---------- Text excerpt ----------

Coward, Fool, Thief, Liar, Tyrant
Octavia Butler | Women on the Tightrope | Factoids | Elsewhere and Elsewhen
Choose your leaders with wisdom and forethought.
To be led by a coward is to be controlled by all that the coward fears.
To be led by a fool is to be led by the opportunists who control the fool.
To be led by a thief is to offer up your most precious treasures to be stolen.
To be led by a liar is to ask to be told lies.
To be led by a tyrant is to sell yourself and those you love into slavery.
| Octavia Butler
Women on the Tightrope
Alison Fragale and Adam Grant, in Kamala Harris Is Walking a Tightrope That Few Women Survive, analyze Kamala Harris' approach to presenting herself as competent for the job of US President, despite all the psychological and cultural barriers that make that difficult for her, and other women seeking positions of power.
Seeking power has always been a maddening tightrope walk for women. Show up as too dominant and they’re seen as cold; reveal too much vulnerability (or, God forbid, cry) and they seem weak. Over time Ms. Harris has figured out how to navigate these double standards, and her playbook may help other women do it, too.
Then they proceed to lay out the elements of her playbook.

---------- Data excerpts ----------

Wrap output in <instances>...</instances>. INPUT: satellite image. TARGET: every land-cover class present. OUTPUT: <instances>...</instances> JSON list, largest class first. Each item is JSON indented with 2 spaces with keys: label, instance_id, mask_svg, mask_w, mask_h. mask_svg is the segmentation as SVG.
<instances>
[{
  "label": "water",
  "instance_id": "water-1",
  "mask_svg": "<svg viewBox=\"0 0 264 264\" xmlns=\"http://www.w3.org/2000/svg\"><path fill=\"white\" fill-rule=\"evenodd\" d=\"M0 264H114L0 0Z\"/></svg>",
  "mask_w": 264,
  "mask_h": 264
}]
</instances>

----------

* _What to work on_:
(a) Answer these questions using the excerpt:
(i) What does the excerpt say it means to be led by a liar?
(ii) Who wrote "Kamala Harris Is Walking a Tightrope That Few Women Survive"?
(iii) How are women seen if they show up as too dominant?
(b) Print everything in the excerpt from "To be led by a tyrant" down to "of her playbook.".
The entries aren't needed for any of the tasks.

* _Answers for this exercise_:
(a)
(i) It means to ask to be told lies.
(ii) Alison Fragale and Adam Grant.
(iii) They're seen as cold.

(b)
To be led by a tyrant is to sell yourself and those you love into slavery.
| Octavia Butler
Women on the Tightrope
Alison Fragale and Adam Grant, in Kamala Harris Is Walking a Tightrope That Few Women Survive, analyze Kamala Harris' approach to presenting herself as competent for the job of US President, despite all the psychological and cultural barriers that make that difficult for her, and other women seeking positions of power.
Seeking power has always been a maddening tightrope walk for women. Show up as too dominant and they’re seen as cold; reveal too much vulnerability (or, God forbid, cry) and they seem weak. Over time Ms. Harris has figured out how to navigate these double standards, and her playbook may help other women do it, too.
Then they proceed to lay out the elements of her playbook.